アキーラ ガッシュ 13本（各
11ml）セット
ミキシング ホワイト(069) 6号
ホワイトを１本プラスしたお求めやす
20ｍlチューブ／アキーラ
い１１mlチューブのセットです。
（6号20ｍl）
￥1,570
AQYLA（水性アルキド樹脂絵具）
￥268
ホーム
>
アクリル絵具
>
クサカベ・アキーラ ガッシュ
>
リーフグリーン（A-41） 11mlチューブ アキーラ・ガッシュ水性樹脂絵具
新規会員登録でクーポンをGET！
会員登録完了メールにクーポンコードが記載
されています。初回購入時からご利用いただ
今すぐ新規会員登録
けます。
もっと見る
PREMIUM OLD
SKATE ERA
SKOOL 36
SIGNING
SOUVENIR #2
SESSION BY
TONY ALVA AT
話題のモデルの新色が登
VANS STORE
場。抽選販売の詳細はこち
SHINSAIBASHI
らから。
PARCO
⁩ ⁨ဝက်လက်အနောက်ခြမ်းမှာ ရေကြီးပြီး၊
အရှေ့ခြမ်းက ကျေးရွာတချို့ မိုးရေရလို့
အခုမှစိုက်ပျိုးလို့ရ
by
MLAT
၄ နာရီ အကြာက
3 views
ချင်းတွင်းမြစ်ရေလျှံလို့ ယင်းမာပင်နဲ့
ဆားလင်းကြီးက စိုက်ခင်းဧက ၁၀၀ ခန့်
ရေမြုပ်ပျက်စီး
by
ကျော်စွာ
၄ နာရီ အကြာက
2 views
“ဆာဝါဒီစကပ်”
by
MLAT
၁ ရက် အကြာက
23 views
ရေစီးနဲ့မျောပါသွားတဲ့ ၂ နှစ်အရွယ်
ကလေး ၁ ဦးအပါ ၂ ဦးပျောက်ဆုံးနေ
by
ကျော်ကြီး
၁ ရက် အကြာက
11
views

::::::::::

* _TASK BRIEF_
Reproduce every line of text in the records above, character for character.

* _RESULT FOR THIS TASK_
アキーラ ガッシュ 13本（各
11ml）セット
ミキシング ホワイト(069) 6号
ホワイトを１本プラスしたお求めやす
20ｍlチューブ／アキーラ
い１１mlチューブのセットです。
（6号20ｍl）
￥1,570
AQYLA（水性アルキド樹脂絵具）
￥268
ホーム
>
アクリル絵具
>
クサカベ・アキーラ ガッシュ
>
リーフグリーン（A-41） 11mlチューブ アキーラ・ガッシュ水性樹脂絵具
新規会員登録でクーポンをGET！
会員登録完了メールにクーポンコードが記載
されています。初回購入時からご利用いただ
今すぐ新規会員登録
けます。
もっと見る
PREMIUM OLD
SKATE ERA
SKOOL 36
SIGNING
SOUVENIR #2
SESSION BY
TONY ALVA AT
話題のモデルの新色が登
VANS STORE
場。抽選販売の詳細はこち
SHINSAIBASHI
らから。
PARCO
⁩ ⁨ဝက်လက်အနောက်ခြမ်းမှာ ရေကြီးပြီး၊
အရှေ့ခြမ်းက ကျေးရွာတချို့ မိုးရေရလို့
အခုမှစိုက်ပျိုးလို့ရ
by
MLAT
၄ နာရီ အကြာက
3 views
ချင်းတွင်းမြစ်ရေလျှံလို့ ယင်းမာပင်နဲ့
ဆားလင်းကြီးက စိုက်ခင်းဧက ၁၀၀ ခန့်
ရေမြုပ်ပျက်စီး
by
ကျော်စွာ
၄ နာရီ အကြာက
2 views
“ဆာဝါဒီစကပ်”
by
MLAT
၁ ရက် အကြာက
23 views
ရေစီးနဲ့မျောပါသွားတဲ့ ၂ နှစ်အရွယ်
ကလေး ၁ ဦးအပါ ၂ ဦးပျောက်ဆုံးနေ
by
ကျော်ကြီး
၁ ရက် အကြာက
11
views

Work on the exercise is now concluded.